Apart from her notable judgments, which are plenty, Justice Nagarathna’s firm handling of important situations was best seen when in 2009 she was forcibly detained within the Karnataka High Court premises by a group of protesting lawyers. Following the incident, she made a public statement saying, “We cannot be cowed down like this. We have taken the oath of Constitution.”
One of the main focuses of Justice Nagarathna has been social welfare.
Recently in June 2021, Justice Nagarathna sitting with Justice Hanchate Sanjeevkumar in the case of K Santosha and The Karnataka Power Transmission Corporation Limited, considered the case where compassionate appointment to the second wife and her children of a deceased employee was denied. The Bench directed consideration of compassionate appointment on the reasoning that there may be illegitimate parents, but no illegitimate children. It held, “A child has no role to play in his/her birth. Hence, law should recognise the fact that there may be illegitimate parents, but no illegitimate children. It is for the Parliament to bring about uniformity in law vis-à-vis legitimacy of children. It is for Parliament to determine in what way protection could be extended to children born outside a valid marriage.”
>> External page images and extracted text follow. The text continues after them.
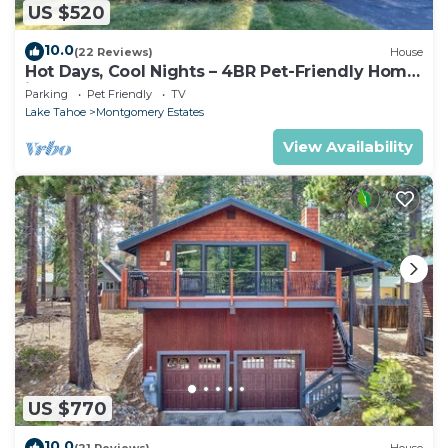
US $520
10.0
(22 Reviews)
House
Hot Days, Cool Nights – 4BR Pet-Friendly Home
in South Lake Tahoe
Parking
Pet Friendly
TV
Lake Tahoe
Montgomery Estates
View Availability
US $770
10.0
(21 Reviews)
House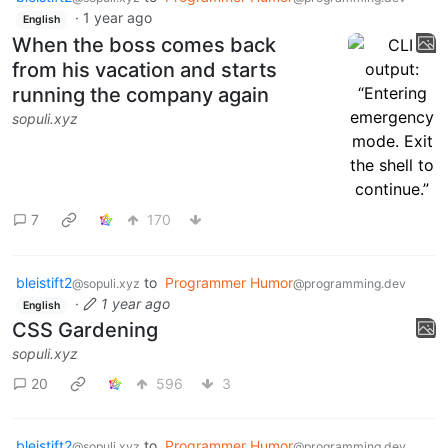
·
1 year ago
English
When the boss comes back
from his vacation and starts
running the company again
sopuli.xyz
7
170
bleistift2
to
Programmer Humor
@sopuli.xyz
@programming.dev
·
1 year ago
English
CSS Gardening
sopuli.xyz
20
596
3
bleistift2
to
Programmer Humor
@sopuli.xyz
@programming.dev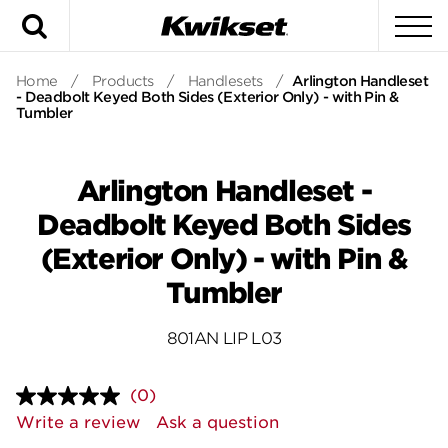
Search
To
Home
/
Products
/
Handlesets
/
Arlington Handleset
- Deadbolt Keyed Both Sides (Exterior Only) - with Pin &
Tumbler
Arlington Handleset -
Deadbolt Keyed Both Sides
(Exterior Only) - with Pin &
Tumbler
801AN LIP L03
(0)
No
rating
Write a review
Ask a question
value.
In October 2020, while hearing the case of Master Balacharan Krishnan vs State of Karnataka and Ors, the bench of Justice B.V. Nagarathna and Justice Ravi V. Hosmani, in an elaborate judgment, held that such reservation had no nexus with Article 14 and that the law school was an autonomous university and an institute of national importance.
The bench also quashed the 25 percent domicile reservation in NLSIU Bangalore, holding that the State had limited role under the NLSIU Act and that the legislature had no power to mandate reservation to those domiciled in Karnataka.
Sitting with Justice M.G. Uma in the case of Hanumantha Mogaveera vs State of Karnataka, Justice Nagarathna dealt with the intricate issues in POCSO Act and directed the State to set up requisite courts and provide necessary infrastructure and manpower. The bench also directed the setting up of units in District Hospitals to attend to child victims and mental health professions to be made available.
In June 2021, the Bench of Justices Nagarathna and Hanchate Sanjeevkumar in the case of Rizwan Pasha v. Commissioner of Police, directed release of a prisoner, holding “Consideration of a representation made by a detenu, post confirmation of the order of preventive detention is to be read into the principles of natural justice and also Article 21 of the Constitution. Non-consideration of such a representation would also be arbitrary and oppressive and therefore, an infraction of Articles 14 as well as 21 of the Constitution.”
It is this humanitarian approach that makes Justice Nagarathna a fine choice for the Supreme Court.